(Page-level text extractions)
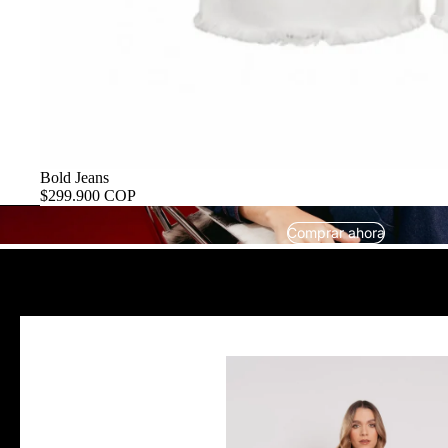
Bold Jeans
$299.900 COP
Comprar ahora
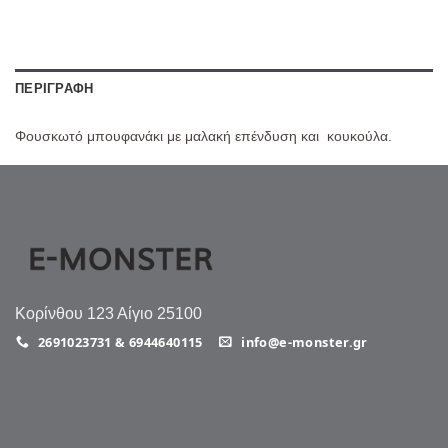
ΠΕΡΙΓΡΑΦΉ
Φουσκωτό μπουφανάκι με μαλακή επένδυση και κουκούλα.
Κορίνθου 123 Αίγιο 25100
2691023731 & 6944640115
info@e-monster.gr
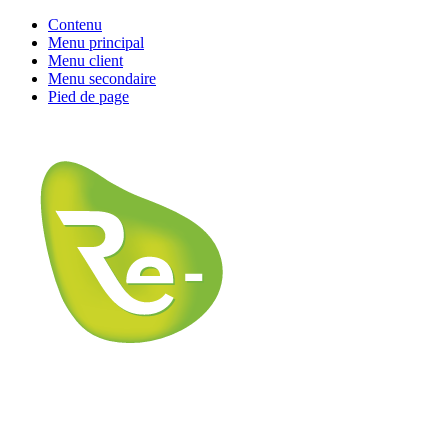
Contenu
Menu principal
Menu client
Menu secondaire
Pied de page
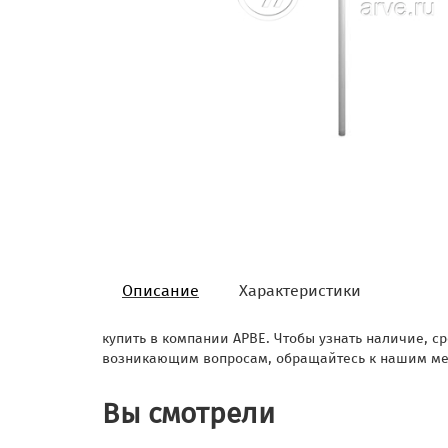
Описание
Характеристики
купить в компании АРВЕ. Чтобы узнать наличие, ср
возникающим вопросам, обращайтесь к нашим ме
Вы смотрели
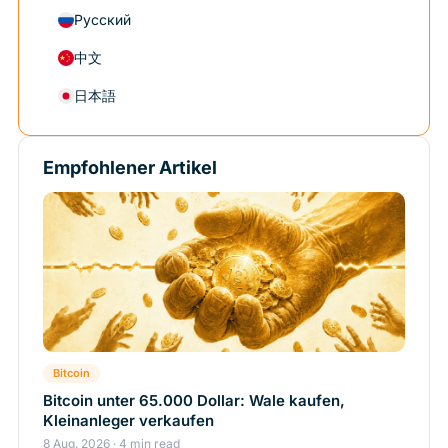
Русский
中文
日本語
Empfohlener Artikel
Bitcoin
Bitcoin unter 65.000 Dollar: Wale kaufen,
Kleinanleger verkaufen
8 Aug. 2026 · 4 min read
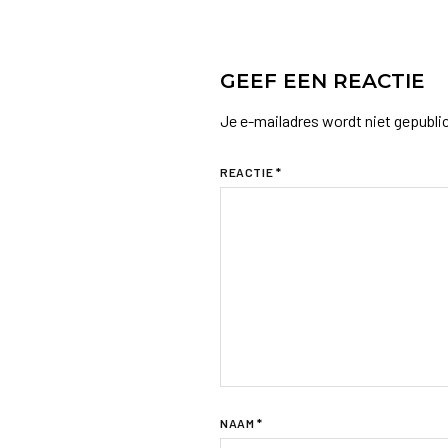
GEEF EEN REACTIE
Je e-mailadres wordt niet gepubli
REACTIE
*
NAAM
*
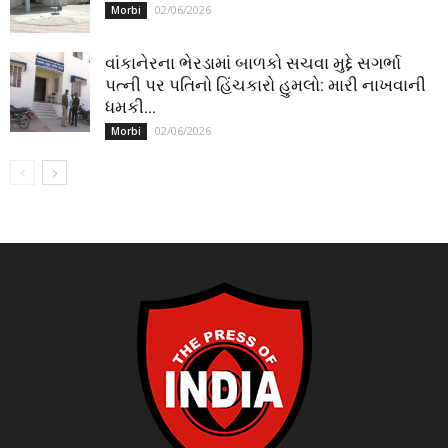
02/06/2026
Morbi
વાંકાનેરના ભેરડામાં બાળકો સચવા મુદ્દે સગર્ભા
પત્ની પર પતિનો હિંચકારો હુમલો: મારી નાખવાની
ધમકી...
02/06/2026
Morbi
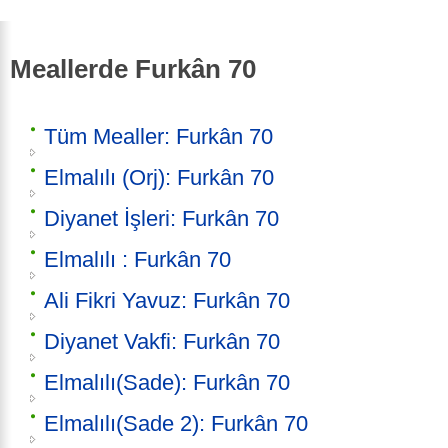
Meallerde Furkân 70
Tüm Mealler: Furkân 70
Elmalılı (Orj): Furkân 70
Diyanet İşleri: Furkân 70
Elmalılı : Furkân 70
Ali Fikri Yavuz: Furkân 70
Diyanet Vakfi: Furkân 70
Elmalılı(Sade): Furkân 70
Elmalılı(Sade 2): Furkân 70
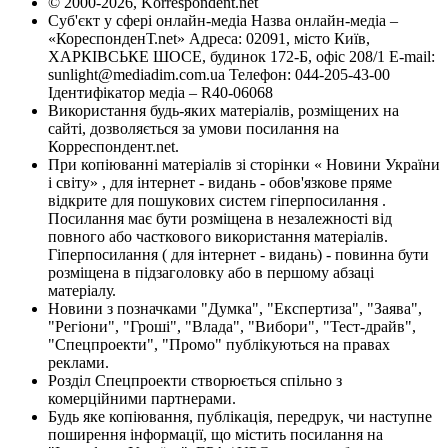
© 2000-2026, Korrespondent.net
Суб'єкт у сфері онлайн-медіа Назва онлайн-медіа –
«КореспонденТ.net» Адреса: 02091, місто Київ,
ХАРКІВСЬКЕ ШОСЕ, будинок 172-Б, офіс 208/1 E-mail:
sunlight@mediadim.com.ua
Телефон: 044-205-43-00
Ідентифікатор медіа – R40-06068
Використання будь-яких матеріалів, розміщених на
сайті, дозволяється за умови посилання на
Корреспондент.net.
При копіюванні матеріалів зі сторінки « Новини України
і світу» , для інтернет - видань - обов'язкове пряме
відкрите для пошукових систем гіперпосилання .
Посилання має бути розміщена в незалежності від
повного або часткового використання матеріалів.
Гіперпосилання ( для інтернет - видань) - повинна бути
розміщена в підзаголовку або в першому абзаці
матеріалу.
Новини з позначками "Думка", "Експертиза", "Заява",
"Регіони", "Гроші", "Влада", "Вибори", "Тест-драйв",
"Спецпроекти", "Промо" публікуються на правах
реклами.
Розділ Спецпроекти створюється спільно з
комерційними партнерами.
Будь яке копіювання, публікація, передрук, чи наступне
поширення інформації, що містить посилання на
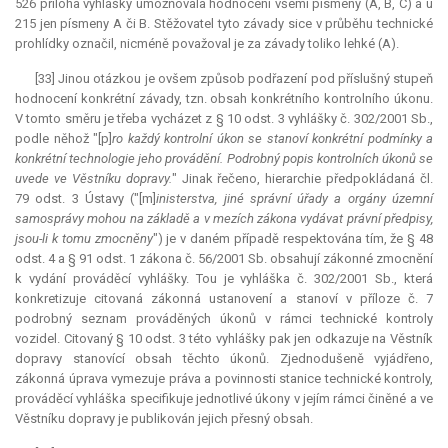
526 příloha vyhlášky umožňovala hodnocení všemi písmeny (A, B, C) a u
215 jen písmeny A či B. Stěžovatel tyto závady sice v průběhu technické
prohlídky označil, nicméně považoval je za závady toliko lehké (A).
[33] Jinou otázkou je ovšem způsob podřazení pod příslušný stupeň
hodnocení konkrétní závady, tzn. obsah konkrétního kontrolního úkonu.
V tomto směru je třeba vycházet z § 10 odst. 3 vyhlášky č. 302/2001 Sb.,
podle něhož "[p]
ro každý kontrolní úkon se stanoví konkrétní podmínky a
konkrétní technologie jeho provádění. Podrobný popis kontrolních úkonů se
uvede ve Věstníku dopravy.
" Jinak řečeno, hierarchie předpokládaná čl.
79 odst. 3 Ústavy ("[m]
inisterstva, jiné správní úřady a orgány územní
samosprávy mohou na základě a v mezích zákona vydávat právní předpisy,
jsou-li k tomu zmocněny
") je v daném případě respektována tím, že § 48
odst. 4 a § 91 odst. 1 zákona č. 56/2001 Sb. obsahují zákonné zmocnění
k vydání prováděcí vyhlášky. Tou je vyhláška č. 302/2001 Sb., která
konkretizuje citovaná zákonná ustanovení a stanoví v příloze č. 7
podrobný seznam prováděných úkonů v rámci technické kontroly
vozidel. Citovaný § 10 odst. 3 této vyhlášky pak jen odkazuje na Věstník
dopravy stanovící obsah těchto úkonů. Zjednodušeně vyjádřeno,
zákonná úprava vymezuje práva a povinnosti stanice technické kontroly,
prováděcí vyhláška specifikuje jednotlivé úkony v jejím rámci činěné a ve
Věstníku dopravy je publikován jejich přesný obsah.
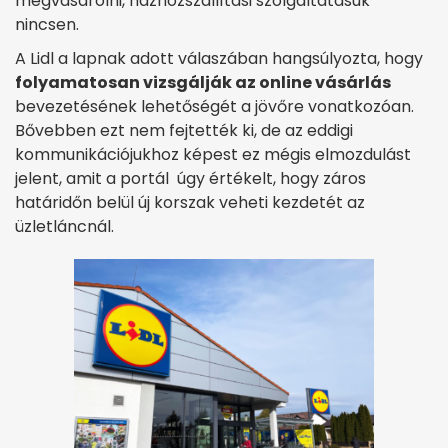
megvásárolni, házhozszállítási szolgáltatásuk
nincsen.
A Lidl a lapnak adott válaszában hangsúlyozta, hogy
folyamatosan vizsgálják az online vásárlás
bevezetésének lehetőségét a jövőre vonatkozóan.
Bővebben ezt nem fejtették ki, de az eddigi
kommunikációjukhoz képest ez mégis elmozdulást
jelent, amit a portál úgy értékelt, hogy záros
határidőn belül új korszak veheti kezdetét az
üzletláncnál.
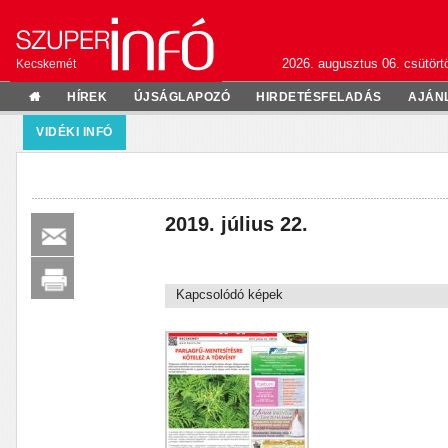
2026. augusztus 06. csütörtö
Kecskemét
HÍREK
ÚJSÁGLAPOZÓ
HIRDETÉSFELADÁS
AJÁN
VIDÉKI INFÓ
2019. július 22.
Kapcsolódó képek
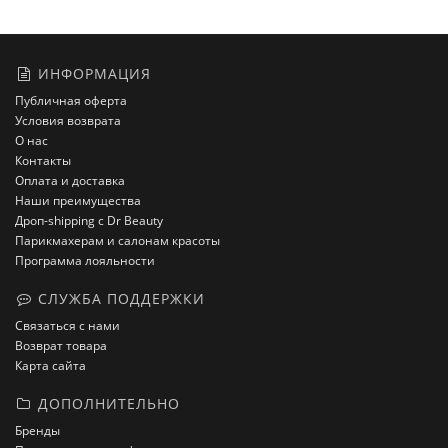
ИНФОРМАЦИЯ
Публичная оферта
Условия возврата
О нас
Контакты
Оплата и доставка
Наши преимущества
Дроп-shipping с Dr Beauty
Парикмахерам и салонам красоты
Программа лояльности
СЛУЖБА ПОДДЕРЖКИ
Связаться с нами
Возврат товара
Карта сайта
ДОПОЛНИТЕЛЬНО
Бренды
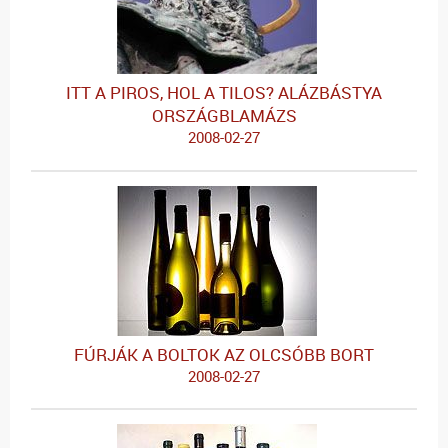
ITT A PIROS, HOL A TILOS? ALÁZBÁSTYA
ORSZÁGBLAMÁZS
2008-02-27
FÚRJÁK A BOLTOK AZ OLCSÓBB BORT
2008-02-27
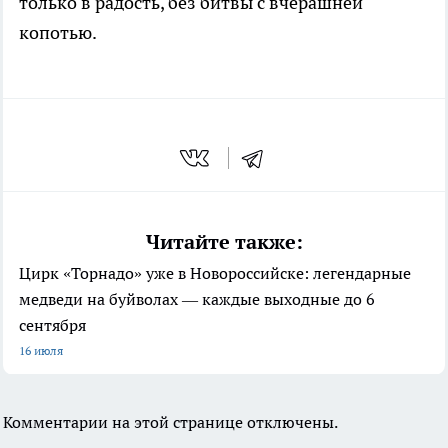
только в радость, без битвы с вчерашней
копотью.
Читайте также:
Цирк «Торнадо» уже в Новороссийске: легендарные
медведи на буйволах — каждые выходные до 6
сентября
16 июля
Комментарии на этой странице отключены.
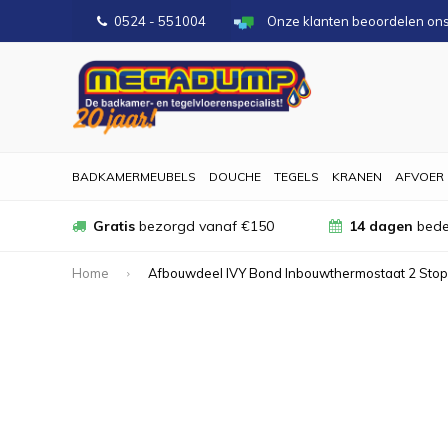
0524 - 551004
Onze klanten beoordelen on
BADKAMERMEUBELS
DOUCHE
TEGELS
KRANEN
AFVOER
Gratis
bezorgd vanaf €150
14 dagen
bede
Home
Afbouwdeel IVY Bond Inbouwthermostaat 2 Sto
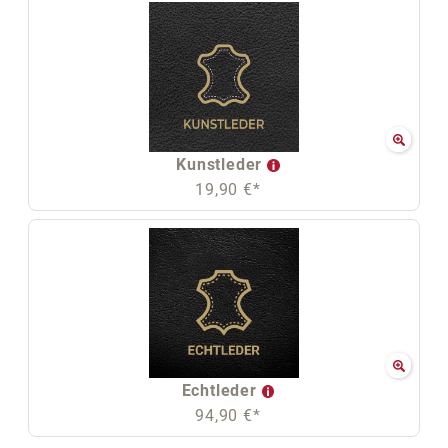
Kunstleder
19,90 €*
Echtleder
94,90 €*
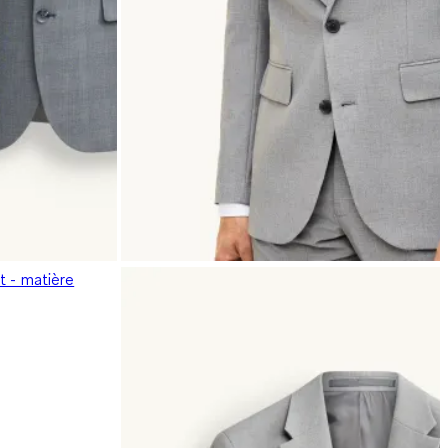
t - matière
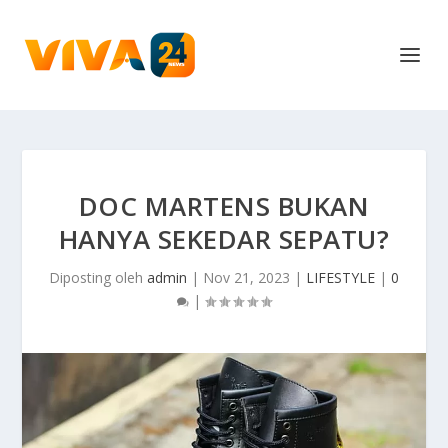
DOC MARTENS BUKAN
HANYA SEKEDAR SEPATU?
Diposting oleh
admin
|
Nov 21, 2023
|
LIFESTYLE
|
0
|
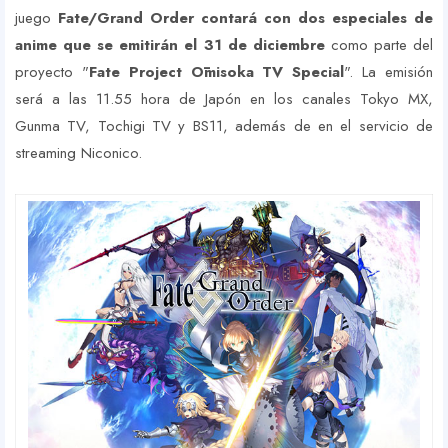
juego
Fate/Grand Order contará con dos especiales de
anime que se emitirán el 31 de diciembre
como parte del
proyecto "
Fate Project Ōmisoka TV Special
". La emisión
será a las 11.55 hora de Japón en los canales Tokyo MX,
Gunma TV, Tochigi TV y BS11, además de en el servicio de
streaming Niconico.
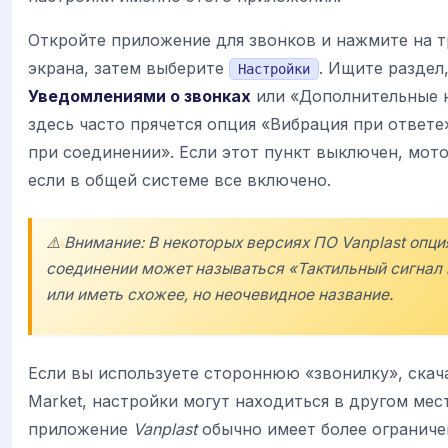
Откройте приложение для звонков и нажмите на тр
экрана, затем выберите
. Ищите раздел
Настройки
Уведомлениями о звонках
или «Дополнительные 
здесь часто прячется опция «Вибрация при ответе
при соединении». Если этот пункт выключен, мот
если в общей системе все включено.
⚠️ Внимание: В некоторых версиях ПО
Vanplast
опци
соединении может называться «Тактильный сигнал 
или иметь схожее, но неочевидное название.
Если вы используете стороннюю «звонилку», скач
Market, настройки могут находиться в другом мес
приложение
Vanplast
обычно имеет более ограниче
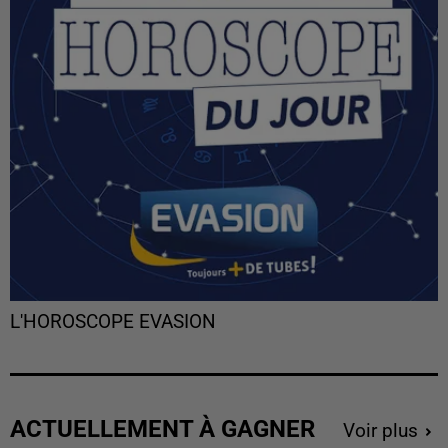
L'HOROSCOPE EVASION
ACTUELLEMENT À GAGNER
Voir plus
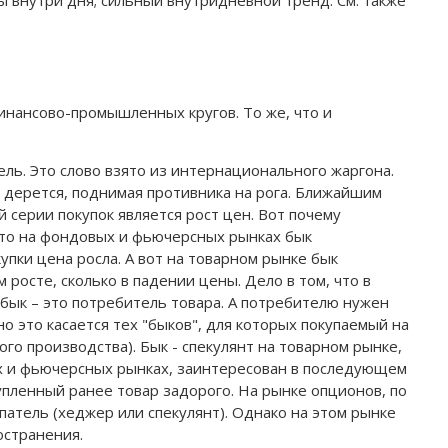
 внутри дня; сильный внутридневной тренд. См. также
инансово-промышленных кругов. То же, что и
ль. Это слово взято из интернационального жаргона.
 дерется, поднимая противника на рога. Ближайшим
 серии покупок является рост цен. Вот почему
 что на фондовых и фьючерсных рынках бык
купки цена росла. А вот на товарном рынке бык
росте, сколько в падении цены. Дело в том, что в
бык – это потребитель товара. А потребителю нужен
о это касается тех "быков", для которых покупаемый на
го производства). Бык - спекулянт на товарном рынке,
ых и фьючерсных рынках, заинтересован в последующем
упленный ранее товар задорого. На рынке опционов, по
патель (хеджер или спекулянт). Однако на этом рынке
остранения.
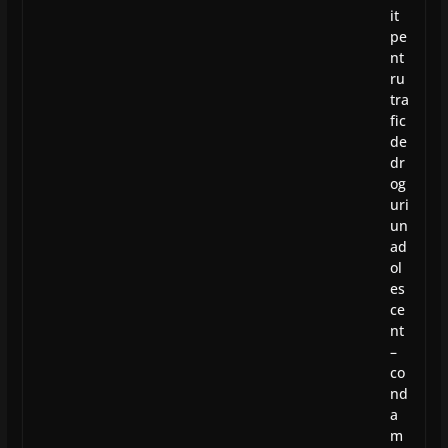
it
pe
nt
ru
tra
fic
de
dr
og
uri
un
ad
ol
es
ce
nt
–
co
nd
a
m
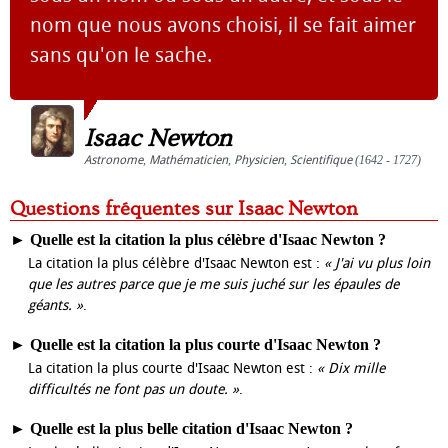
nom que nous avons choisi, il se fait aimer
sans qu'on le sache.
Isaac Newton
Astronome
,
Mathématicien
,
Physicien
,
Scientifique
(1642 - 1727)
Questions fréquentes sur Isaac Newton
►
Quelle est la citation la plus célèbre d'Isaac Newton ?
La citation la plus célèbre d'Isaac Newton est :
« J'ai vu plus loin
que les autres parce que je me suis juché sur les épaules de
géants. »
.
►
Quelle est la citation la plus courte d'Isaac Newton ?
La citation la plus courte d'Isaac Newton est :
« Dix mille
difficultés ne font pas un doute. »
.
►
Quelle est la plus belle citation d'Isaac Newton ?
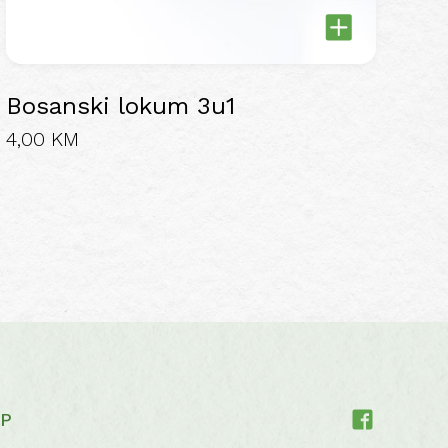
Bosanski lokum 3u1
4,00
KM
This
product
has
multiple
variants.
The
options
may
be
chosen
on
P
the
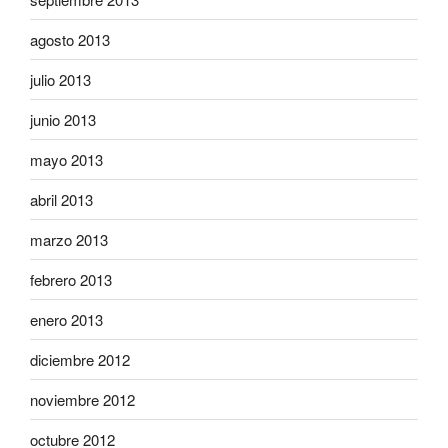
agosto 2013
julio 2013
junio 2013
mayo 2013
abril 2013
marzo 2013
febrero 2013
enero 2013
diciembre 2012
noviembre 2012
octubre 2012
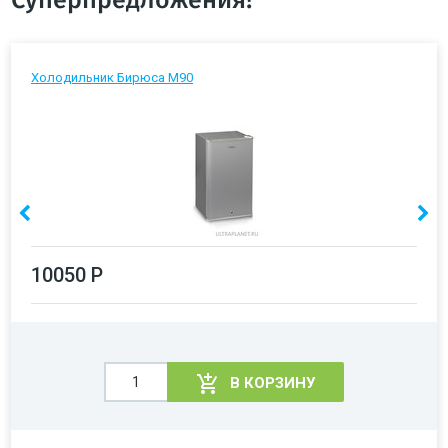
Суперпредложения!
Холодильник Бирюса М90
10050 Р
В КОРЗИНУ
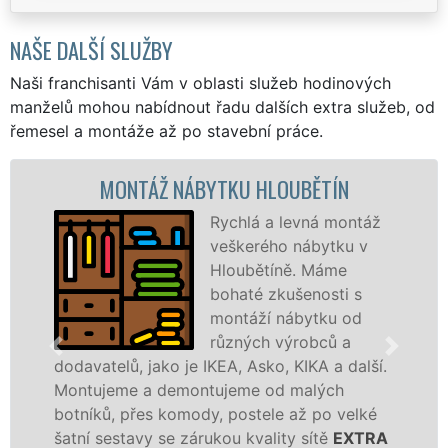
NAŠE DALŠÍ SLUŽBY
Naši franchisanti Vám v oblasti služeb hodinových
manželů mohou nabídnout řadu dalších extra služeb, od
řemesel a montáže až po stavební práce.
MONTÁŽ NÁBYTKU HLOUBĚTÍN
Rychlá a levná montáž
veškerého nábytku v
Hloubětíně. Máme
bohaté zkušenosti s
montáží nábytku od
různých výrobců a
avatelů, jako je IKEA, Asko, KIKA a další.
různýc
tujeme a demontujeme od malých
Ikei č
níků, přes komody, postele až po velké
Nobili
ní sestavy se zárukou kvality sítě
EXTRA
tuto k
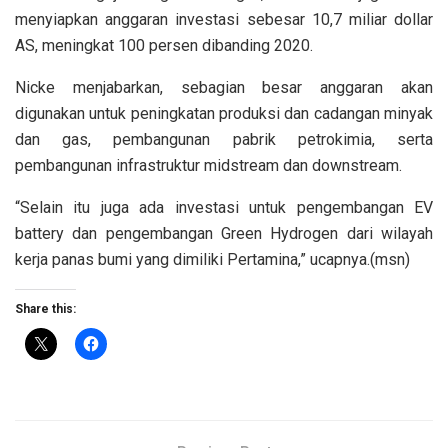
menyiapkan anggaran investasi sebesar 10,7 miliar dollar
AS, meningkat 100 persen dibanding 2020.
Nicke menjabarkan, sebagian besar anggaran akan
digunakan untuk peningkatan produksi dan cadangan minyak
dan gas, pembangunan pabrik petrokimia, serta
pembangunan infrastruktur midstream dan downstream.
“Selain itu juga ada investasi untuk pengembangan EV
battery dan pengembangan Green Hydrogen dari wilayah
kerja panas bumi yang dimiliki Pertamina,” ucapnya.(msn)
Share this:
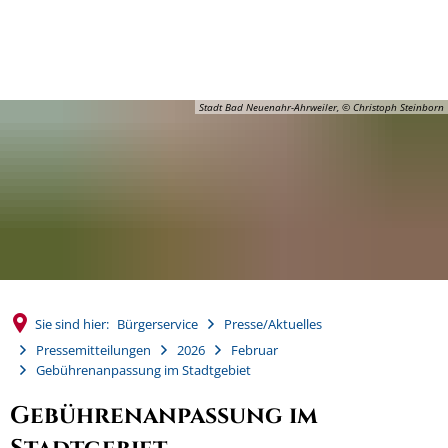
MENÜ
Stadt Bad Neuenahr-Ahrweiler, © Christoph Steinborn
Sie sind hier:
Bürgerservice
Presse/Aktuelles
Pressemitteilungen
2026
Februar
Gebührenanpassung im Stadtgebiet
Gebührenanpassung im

Work to be completed
Which lines of the data above contain "kontroly"? Copy each one.

Reply
podrobný seznam prováděných úkonů v rámci technické kontroly
zákonná úprava vymezuje práva a povinnosti stanice technické kontroly,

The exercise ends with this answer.